Classifying whether a passenger will survive on the titanic. This will be my first Kaggle submission.
I'm beginning to keep a log of my progress each day.
I then ran several classification algorithms (naive bayes, SVC, random forest), which I thought would perform well on a small dataset. The all gave varying results... ranging from 0.40 - 0.77 on the test sets accuracy.
I believe that one issue that I'm running into is how to handle missing data. The only two approaches I've tried were setting NaN values to 0 or setting them to their columns mean. After further inspection, I realized that 20% of the test set contains NaN values so I believe that is where I'm running into problems.
What is my solution? Well from researching online, I've found that I can use linear regression, KNN, and other means to predict the values of missing fields.
After testing with KNN to impute missing values on the test set, I was able to achieve... a whopping 74%! -3% than my best score... I guess I'll keep on trying.
After exhaustively testing various machine learning algorithms with the currently formatted data that I have, my highest score that I was able to achieve was ~77% from the SVC classifier.
Therefore, I am going to try to experiment with that further by tweaking the hyper parameters and try to push to a higher score.
After experimenting with setting various hyper parameters, I was not able able to get anything higher than my 77%. I finally caved in and looked up a solution. Following this tutorial I realized the importance of understanding the data I'm working with. They gave a much more in depth analysis of the data before using any sort of machine learning models. Despsite following the tutorial, I was only able to get to a 78% on kaggle.
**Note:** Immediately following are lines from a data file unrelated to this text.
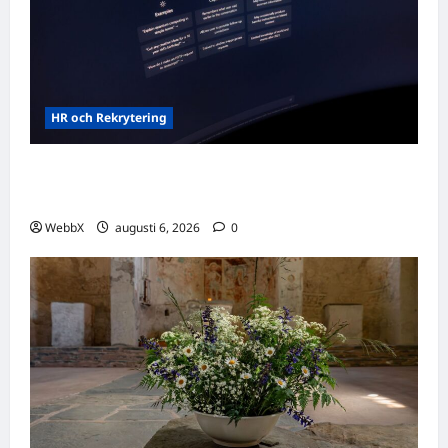
HR och Rekrytering
Vilka AI-lösningar finns det för HR- och
rekryteringsbranschen?
WebbX
augusti 6, 2026
0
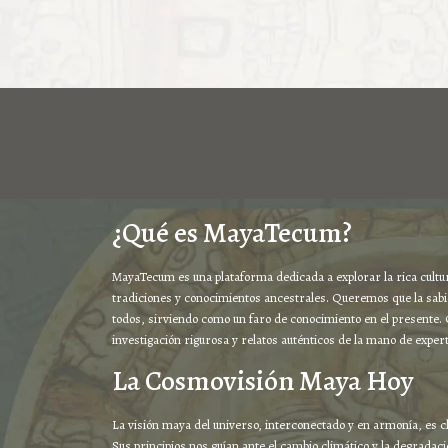
¿Qué es MayaTecum?
MayaTecum es una plataforma dedicada a explorar la rica cultura
tradiciones y conocimientos ancestrales. Queremos que la sabi
todos, sirviendo como un faro de conocimiento en el presente
investigación rigurosa y relatos auténticos de la mano de exper
La Cosmovisión Maya Hoy
La visión maya del universo, interconectado y en armonía, es 
Sus principios nos guían ante el cambio climático y la degrada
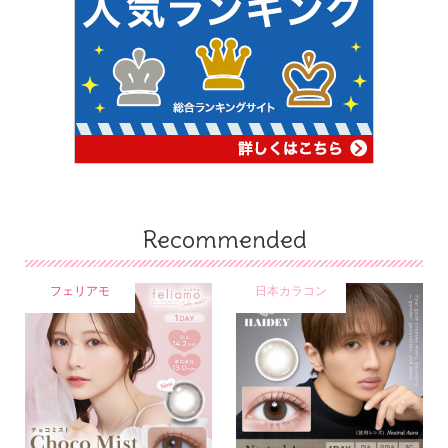
Recommended
フェリアモ
日本カラコン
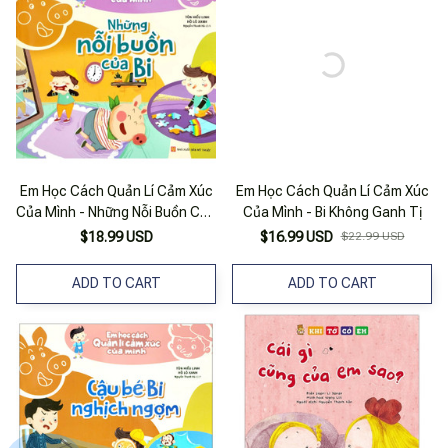
Em Học Cách Quản Lí Cảm Xúc
Em Học Cách Quản Lí Cảm Xúc
Của Mình - Những Nỗi Buồn Của
Của Mình - Bi Không Ganh Tị
Bi_Ml
$18.99 USD
$16.99 USD
$22.99 USD
ADD TO CART
ADD TO CART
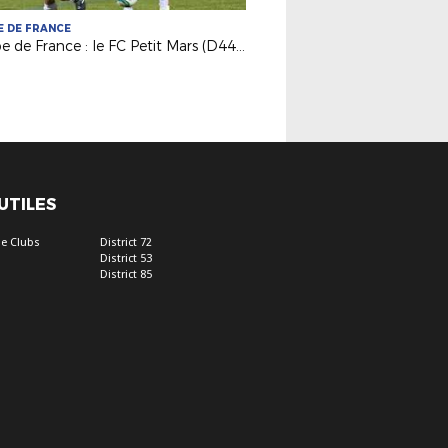
 DE FRANCE
Coupe de France : le FC Petit Mars (D44) à l'assaut du 5e tour !
 UTILES
e Clubs
District 72
District 53
District 85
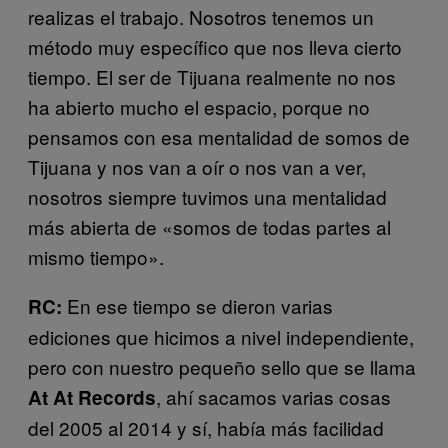
realizas el trabajo. Nosotros tenemos un
método muy específico que nos lleva cierto
tiempo. El ser de Tijuana realmente no nos
ha abierto mucho el espacio, porque no
pensamos con esa mentalidad de somos de
Tijuana y nos van a oír o nos van a ver,
nosotros siempre tuvimos una mentalidad
más abierta de «somos de todas partes al
mismo tiempo».
En ese tiempo se dieron varias
RC:
ediciones que hicimos a nivel independiente,
pero con nuestro pequeño sello que se llama
, ahí sacamos varias cosas
At At Records
del 2005 al 2014 y sí, había más facilidad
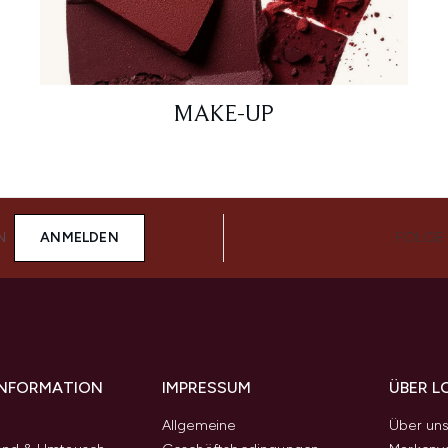
MAKE-UP
N
ANMELDEN
FOLGE
 INFORMATION
IMPRESSUM
ÜBER L
Allgemeine
Über un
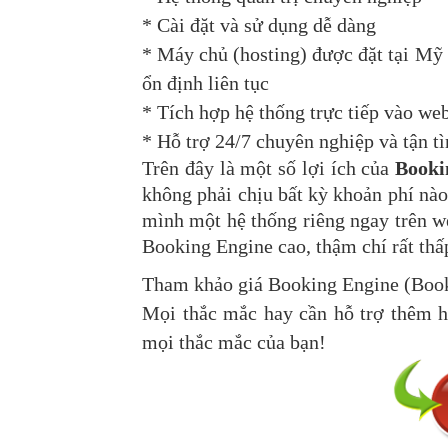
*
Cài đặt và sử dụng dễ dàng
*
Máy chủ (hosting) được đặt tại Mỹ 
ổn định liên tục
*
Tích hợp hệ thống trực tiếp vào web
*
Hỗ trợ 24/7 chuyên nghiệp và tận t
Trên đây là một số lợi ích của
Booki
không phải chịu bất kỳ khoản phí nà
mình một hệ thống riêng ngay trên w
Booking Engine cao, thậm chí rất th
Tham khảo giá Booking Engine (Book
Mọi thắc mắc hay cần hỗ trợ thêm hã
mọi thắc mắc của bạn!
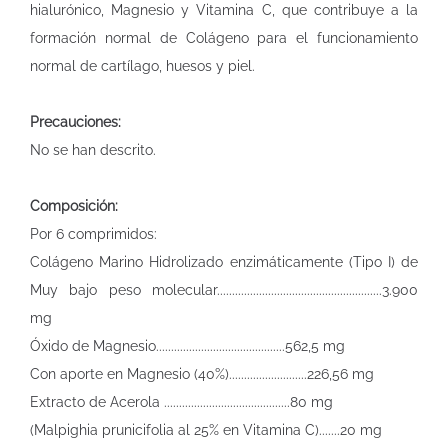
hialurónico, Magnesio y Vitamina C, que contribuye a la
formación normal de Colágeno para el funcionamiento
normal de cartílago, huesos y piel.
Precauciones:
No se han descrito.
Composición:
Por 6 comprimidos:
Colágeno Marino Hidrolizado enzimáticamente (Tipo I) de
Muy bajo peso molecular.......................................................3.900
mg
Óxido de Magnesio...........................................562,5 mg
Con aporte en Magnesio (40%)..........................226,56 mg
Extracto de Acerola ..........................................80 mg
(Malpighia prunicifolia al 25% en Vitamina C).......20 mg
In regards to data preprocessing, I selected several columns that I felt would provide meaningful data to our classification algorithm.
I selected the following features
- Pclass
- Sex
- Age
- Fare_Per_Person
Using almost all of the columns
Prior to performing PCA, the data was normalized.
These were my results, (1 - Survivors, 0 - Non Survivors)
Attempt 1. Using a random forest classifier, I was able to achieve 96% accuracy on the train-split dataset with a 75/25 split. Sadly, I could only get between 0.70 - 0.75 on the test set. It could have been due to the way I preprocessed data and am handling missing values.
Attempt 2. Tried with more features and received worse results.
As expected, this performed significantly worse than the random forest classifier. I ended up with results are ~62%.
With a support vector classifier, I was able to get a slight increase of +2% on my kaggle prediction at 77%. I trained it on the training set with NaN values set to their columns mean and the same columns were dropped, as described above.
Tested with bernoulli naive bayes and the results were around 76% on kaggle so I achieved about the same as the random forest classifier/SVC.
With nearest neighbors set to 5, I received poor results at ~40%.
As I had expected, the results achieved from the NN were significantly worse than the alternative solutions. From my understanding, I believe this is from the lack of data and that it's not linearly separable.